## Directive
Would you tally how many lines in the records include the word "images"? Reply with the number only.

[Stored data]

┌────────

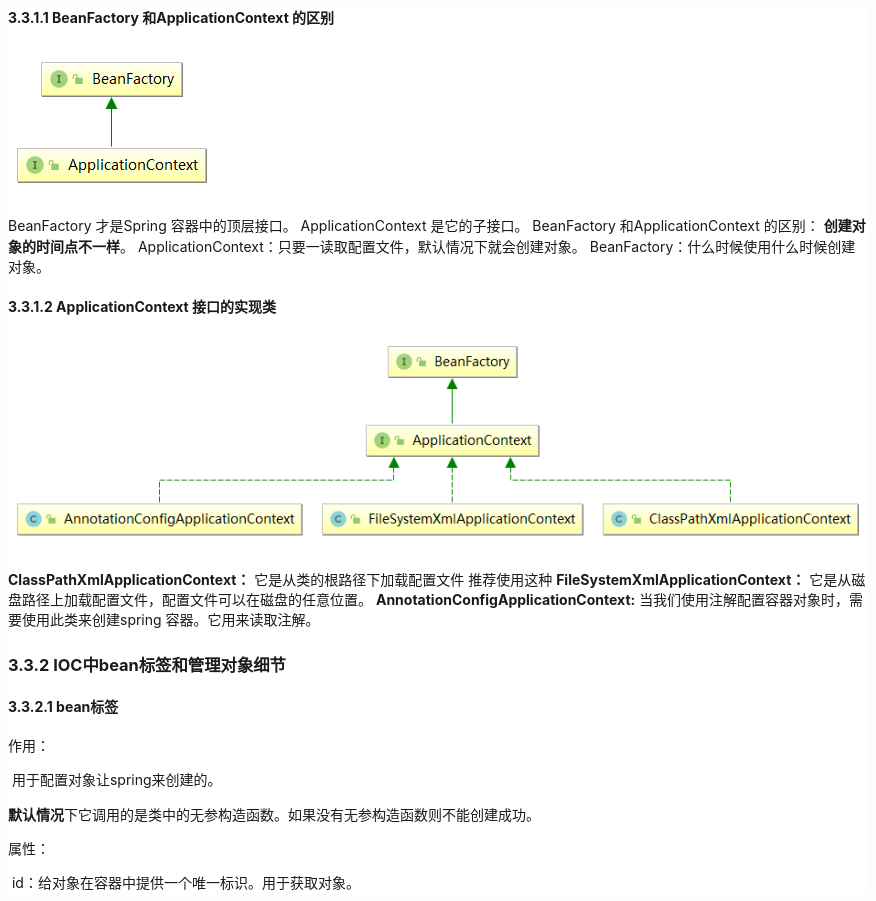 #### 3.3.1.1 BeanFactory 和ApplicationContext 的区别

![1590636638754](images/1590636638754.png)

BeanFactory 才是Spring 容器中的顶层接口。
ApplicationContext 是它的子接口。
BeanFactory 和ApplicationContext 的区别：
		**创建对象的时间点不一样**。
				ApplicationContext：只要一读取配置文件，默认情况下就会创建对象。
				BeanFactory：什么时候使用什么时候创建对象。

#### 3.3.1.2 ApplicationContext 接口的实现类

![1590636560769](images/1590636560769.png)

**ClassPathXmlApplicationContext：**
		它是从类的根路径下加载配置文件 推荐使用这种
**FileSystemXmlApplicationContext：**
		它是从磁盘路径上加载配置文件，配置文件可以在磁盘的任意位置。
**AnnotationConfigApplicationContext:**
		当我们使用注解配置容器对象时，需要使用此类来创建spring 容器。它用来读取注解。

### 3.3.2 IOC中bean标签和管理对象细节

#### 3.3.2.1 bean标签 

作用：

​		用于配置对象让spring来创建的。

​		**默认情况**下它调用的是类中的无参构造函数。如果没有无参构造函数则不能创建成功。 

属性： 

​		id：给对象在容器中提供一个唯一标识。用于获取对象。 
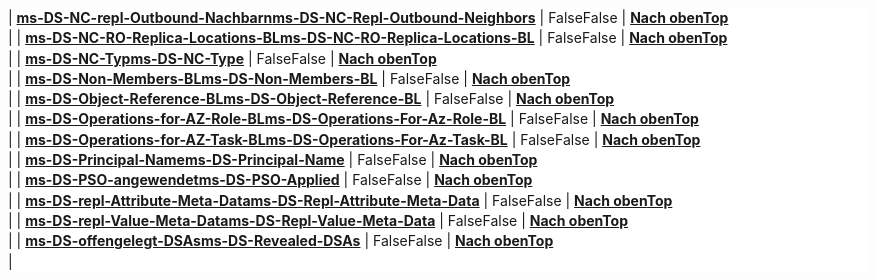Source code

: | [<span data-ttu-id="dfc77-291">**ms-DS-NC-repl-Outbound-Nachbarn**</span><span class="sxs-lookup"><span data-stu-id="dfc77-291">**ms-DS-NC-Repl-Outbound-Neighbors**</span></span>](a-msds-ncreploutboundneighbors.md)           | <span data-ttu-id="dfc77-292">False</span><span class="sxs-lookup"><span data-stu-id="dfc77-292">False</span></span>     | [<span data-ttu-id="dfc77-293">**Nach oben**</span><span class="sxs-lookup"><span data-stu-id="dfc77-293">**Top**</span></span>](c-top.md)<br/>   |
| [<span data-ttu-id="dfc77-294">**ms-DS-NC-RO-Replica-Locations-BL**</span><span class="sxs-lookup"><span data-stu-id="dfc77-294">**ms-DS-NC-RO-Replica-Locations-BL**</span></span>](a-msds-nc-ro-replica-locations-bl.md)        | <span data-ttu-id="dfc77-295">False</span><span class="sxs-lookup"><span data-stu-id="dfc77-295">False</span></span>     | [<span data-ttu-id="dfc77-296">**Nach oben**</span><span class="sxs-lookup"><span data-stu-id="dfc77-296">**Top**</span></span>](c-top.md)<br/>   |
| [<span data-ttu-id="dfc77-297">**ms-DS-NC-Typ**</span><span class="sxs-lookup"><span data-stu-id="dfc77-297">**ms-DS-NC-Type**</span></span>](a-msds-nctype.md)                                               | <span data-ttu-id="dfc77-298">False</span><span class="sxs-lookup"><span data-stu-id="dfc77-298">False</span></span>     | [<span data-ttu-id="dfc77-299">**Nach oben**</span><span class="sxs-lookup"><span data-stu-id="dfc77-299">**Top**</span></span>](c-top.md)<br/>   |
| [<span data-ttu-id="dfc77-300">**ms-DS-Non-Members-BL**</span><span class="sxs-lookup"><span data-stu-id="dfc77-300">**ms-DS-Non-Members-BL**</span></span>](a-msds-nonmembersbl.md)                                  | <span data-ttu-id="dfc77-301">False</span><span class="sxs-lookup"><span data-stu-id="dfc77-301">False</span></span>     | [<span data-ttu-id="dfc77-302">**Nach oben**</span><span class="sxs-lookup"><span data-stu-id="dfc77-302">**Top**</span></span>](c-top.md)<br/>   |
| [<span data-ttu-id="dfc77-303">**ms-DS-Object-Reference-BL**</span><span class="sxs-lookup"><span data-stu-id="dfc77-303">**ms-DS-Object-Reference-BL**</span></span>](a-msds-objectreferencebl.md)                        | <span data-ttu-id="dfc77-304">False</span><span class="sxs-lookup"><span data-stu-id="dfc77-304">False</span></span>     | [<span data-ttu-id="dfc77-305">**Nach oben**</span><span class="sxs-lookup"><span data-stu-id="dfc77-305">**Top**</span></span>](c-top.md)<br/>   |
| [<span data-ttu-id="dfc77-306">**ms-DS-Operations-for-AZ-Role-BL**</span><span class="sxs-lookup"><span data-stu-id="dfc77-306">**ms-DS-Operations-For-Az-Role-BL**</span></span>](a-msds-operationsforazrolebl.md)              | <span data-ttu-id="dfc77-307">False</span><span class="sxs-lookup"><span data-stu-id="dfc77-307">False</span></span>     | [<span data-ttu-id="dfc77-308">**Nach oben**</span><span class="sxs-lookup"><span data-stu-id="dfc77-308">**Top**</span></span>](c-top.md)<br/>   |
| [<span data-ttu-id="dfc77-309">**ms-DS-Operations-for-AZ-Task-BL**</span><span class="sxs-lookup"><span data-stu-id="dfc77-309">**ms-DS-Operations-For-Az-Task-BL**</span></span>](a-msds-operationsforaztaskbl.md)              | <span data-ttu-id="dfc77-310">False</span><span class="sxs-lookup"><span data-stu-id="dfc77-310">False</span></span>     | [<span data-ttu-id="dfc77-311">**Nach oben**</span><span class="sxs-lookup"><span data-stu-id="dfc77-311">**Top**</span></span>](c-top.md)<br/>   |
| [<span data-ttu-id="dfc77-312">**ms-DS-Principal-Name**</span><span class="sxs-lookup"><span data-stu-id="dfc77-312">**ms-DS-Principal-Name**</span></span>](a-msds-principalname.md)                                 | <span data-ttu-id="dfc77-313">False</span><span class="sxs-lookup"><span data-stu-id="dfc77-313">False</span></span>     | [<span data-ttu-id="dfc77-314">**Nach oben**</span><span class="sxs-lookup"><span data-stu-id="dfc77-314">**Top**</span></span>](c-top.md)<br/>   |
| [<span data-ttu-id="dfc77-315">**ms-DS-PSO-angewendet**</span><span class="sxs-lookup"><span data-stu-id="dfc77-315">**ms-DS-PSO-Applied**</span></span>](a-msds-psoapplied.md)                                       | <span data-ttu-id="dfc77-316">False</span><span class="sxs-lookup"><span data-stu-id="dfc77-316">False</span></span>     | [<span data-ttu-id="dfc77-317">**Nach oben**</span><span class="sxs-lookup"><span data-stu-id="dfc77-317">**Top**</span></span>](c-top.md)<br/>   |
| [<span data-ttu-id="dfc77-318">**ms-DS-repl-Attribute-Meta-Data**</span><span class="sxs-lookup"><span data-stu-id="dfc77-318">**ms-DS-Repl-Attribute-Meta-Data**</span></span>](a-msds-replattributemetadata.md)               | <span data-ttu-id="dfc77-319">False</span><span class="sxs-lookup"><span data-stu-id="dfc77-319">False</span></span>     | [<span data-ttu-id="dfc77-320">**Nach oben**</span><span class="sxs-lookup"><span data-stu-id="dfc77-320">**Top**</span></span>](c-top.md)<br/>   |
| [<span data-ttu-id="dfc77-321">**ms-DS-repl-Value-Meta-Data**</span><span class="sxs-lookup"><span data-stu-id="dfc77-321">**ms-DS-Repl-Value-Meta-Data**</span></span>](a-msds-replvaluemetadata.md)                       | <span data-ttu-id="dfc77-322">False</span><span class="sxs-lookup"><span data-stu-id="dfc77-322">False</span></span>     | [<span data-ttu-id="dfc77-323">**Nach oben**</span><span class="sxs-lookup"><span data-stu-id="dfc77-323">**Top**</span></span>](c-top.md)<br/>   |
| [<span data-ttu-id="dfc77-324">**ms-DS-offengelegt-DSAs**</span><span class="sxs-lookup"><span data-stu-id="dfc77-324">**ms-DS-Revealed-DSAs**</span></span>](a-msds-revealeddsas.md)                                   | <span data-ttu-id="dfc77-325">False</span><span class="sxs-lookup"><span data-stu-id="dfc77-325">False</span></span>     | [<span data-ttu-id="dfc77-326">**Nach oben**</span><span class="sxs-lookup"><span data-stu-id="dfc77-326">**Top**</span></span>](c-top.md)<br/>   |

└────────

## Solved exercise
2